Historical background
Montparnasse had its heyday in the 1920s - les Années Folles or “crazy years” – when many painters came and lived here, lured by low rent for lodging and workshops alike. Dali, Modigliani, Picasso, Zadkine, Fitzgerald and Man Ray, among others, were part of a dynamic community. The bistrots and cafés they regularly frequented (le Dôme, la Closerie des Lilas, La Rotonde, le Sélect) still reflect the creativity of that era (la Coupole’s decoration has not changed to this day).
Zoom on: La Ruche, in Passage Dantzig, in Paris’ 15th district. La Ruche (which translates as “the beehive”) is an artists’ community much like Bateau-lavoir, in northern Paris’ Montmartre area. It’s one of the most prominent artistic centers of the 20th century. La Ruche was created in 1902 to give penniless painters a chance to achieve success. It has housed many great artists, including Modigliani, Soutine, Brancusi, Léger and Chagall (one of its most illustrious lodgers).
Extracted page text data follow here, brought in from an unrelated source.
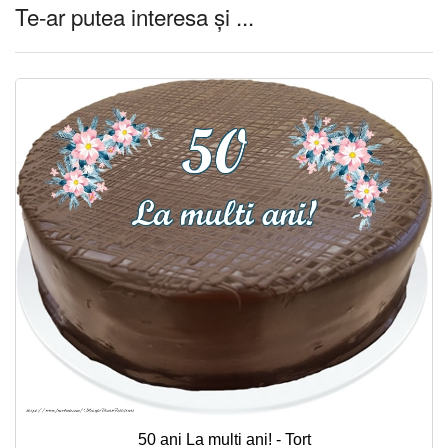
Te-ar putea interesa și ...
50 ani La multi ani! - Tort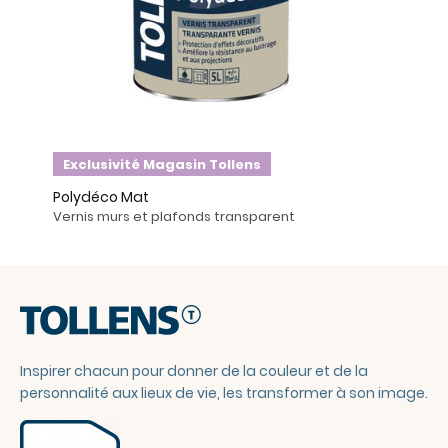
Exclusivité Magasin Tollens
Polydéco Mat
Vernis murs et plafonds transparent
Inspirer chacun pour donner de la couleur et de la
personnalité aux lieux de vie, les transformer à son image.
Many of these artists had fled the pogroms in central and eastern Europe. It is said that Soutine arrived at Paris’ train station Gare de l’Est with the words “La Ruche, Paris” scribbled on a scrap of paper, which he showed to passers-by. It originally had 140 workshops; today it has about sixty. Unlike other artists’ communities, La Ruche is no longer open to the public: only residents and the rare chosen few are allowed to enter.